We have already described the storage system. In brief, the storage structure can be divided into two categories −
Volatile storage − As the name suggests, a volatile storage cannot survive system crashes. Volatile storage devices are placed very close to the CPU; normally they are embedded onto the chipset itself. For example, main memory and cache memory are examples of volatile storage. They are fast but can store only a small amount of information.
Non-volatile storage − These memories are made to survive system crashes. They are huge in data storage capacity, but slower in accessibility. Examples may include hard-disks, magnetic tapes, flash memory, and non-volatile (battery backed up) RAM.
Recovery and Atomicity
When a system crashes, it may have several transactions being executed and various files opened for them to modify the data items. Transactions are made of various operations, which are atomic in nature. But according to ACID properties of DBMS, atomicity of transactions as a whole must be maintained, that is, either all the operations are executed or none.
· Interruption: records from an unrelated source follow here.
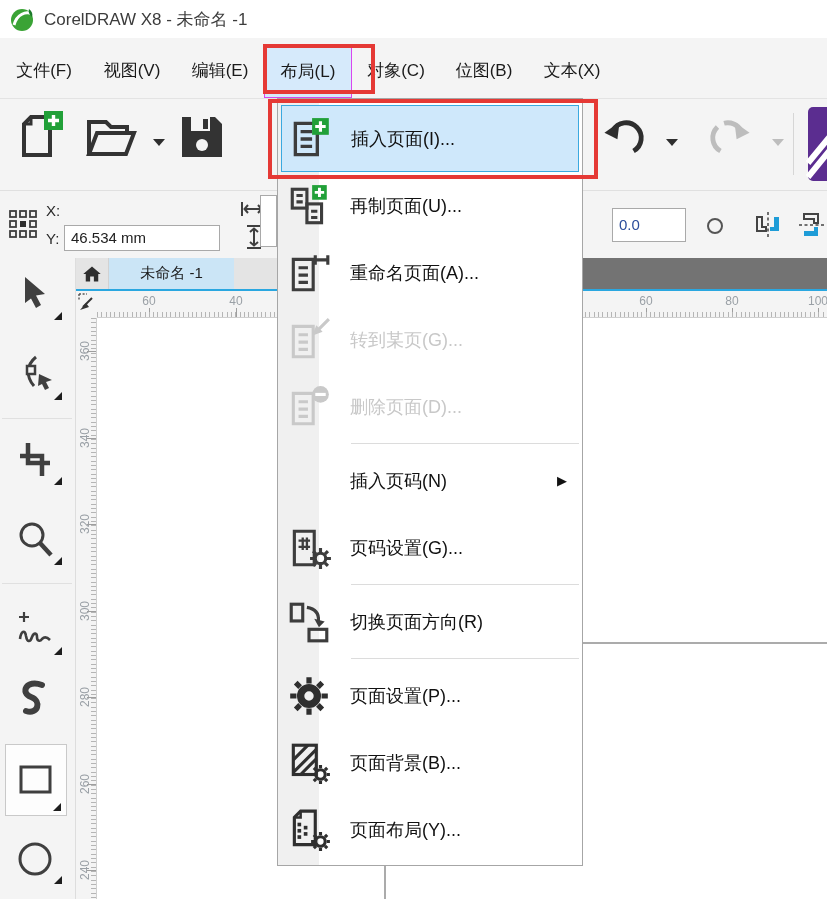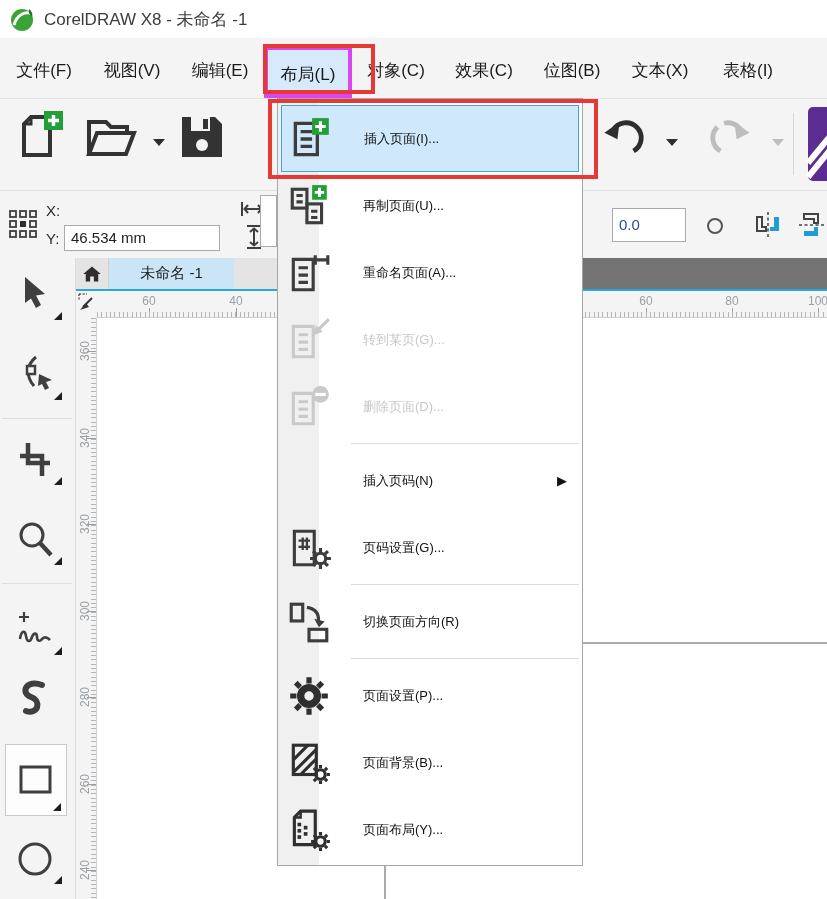--- a/index.html
+++ b/index.html
@@ -18,7 +18,7 @@
              display:flex; align-items:flex-end; }
   .mb-item { width:88px; height:52px; line-height:50px; text-align:center; font-size:17px;
              color:#1a1a1a; white-space:nowrap; }
-  .mb-item.active { background:#d6eafb; border:4px solid #d946ef; }
+  .mb-item.active { background:#d6eafb; border:1px solid #d946ef; }
 
   
   .toolbar { position:absolute; left:0; top:98px; width:827px; height:92px; background:#f4f4f4;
When a DBMS recovers from a crash, it should maintain the following −
It should check the states of all the transactions, which were being executed.
A transaction may be in the middle of some operation; the DBMS must ensure the atomicity of the transaction in this case.
It should check whether the transaction can be completed now or it needs to be rolled back.
No transactions would be allowed to leave the DBMS in an inconsistent state.
There are two types of techniques, which can help a DBMS in recovering as well as maintaining the atomicity of a transaction −
Maintaining the logs of each transaction, and writing them onto some stable storage before actually modifying the database.
Maintaining shadow paging, where the changes are done on a volatile memory, and later, the actual database is updated.
Log is a sequence of records, which maintains the records of actions performed by a transaction. It is important that the logs are written prior to the actual modification and stored on a stable storage media, which is failsafe.
Log-based recovery works as follows −
The log file is kept on a stable storage media.
When a transaction enters the system and starts execution, it writes a log about it.
When the transaction modifies an item X, it write logs as follows −
<Tn, X, V1, V2>
It reads Tn has changed the value of X, from V1 to V2.
- When the transaction finishes, it logs −
The database can be modified using two approaches −
Deferred database modification − All logs are written on to the stable storage and the database is updated when a transaction commits.
Immediate database modification − Each log follows an actual database modification. That is, the database is modified immediately after every operation.
Recovery with Concurrent Transactions
When more than one transaction are being executed in parallel, the logs are interleaved. At the time of recovery, it would become hard for the recovery system to backtrack all logs, and then start recovering. To ease this situation, most modern DBMS use the concept of 'checkpoints'.
Keeping and maintaining logs in real time and in real environment may fill out all the memory space available in the system. As time passes, the log file may grow too big to be handled at all. Checkpoint is a mechanism where all the previous logs are removed from the system and stored permanently in a storage disk. Checkpoint declares a point before which the DBMS was in consistent state, and all the transactions were committed.
When a system with concurrent transactions crashes and recovers, it behaves in the following manner −
The recovery system reads the logs backwards from the end to the last checkpoint.
It maintains two lists, an undo-list and a redo-list.
If the recovery system sees a log with <Tn, Start> and <Tn, Commit> or just <Tn, Commit>, it puts the transaction in the redo-list.
If the recovery system sees a log with <Tn, Start> but no commit or abort log found, it puts the transaction in undo-list.
All the transactions in the undo-list are then undone and their logs are removed. All the transactions in the redo-list and their previous logs are removed and then redone before saving their logs.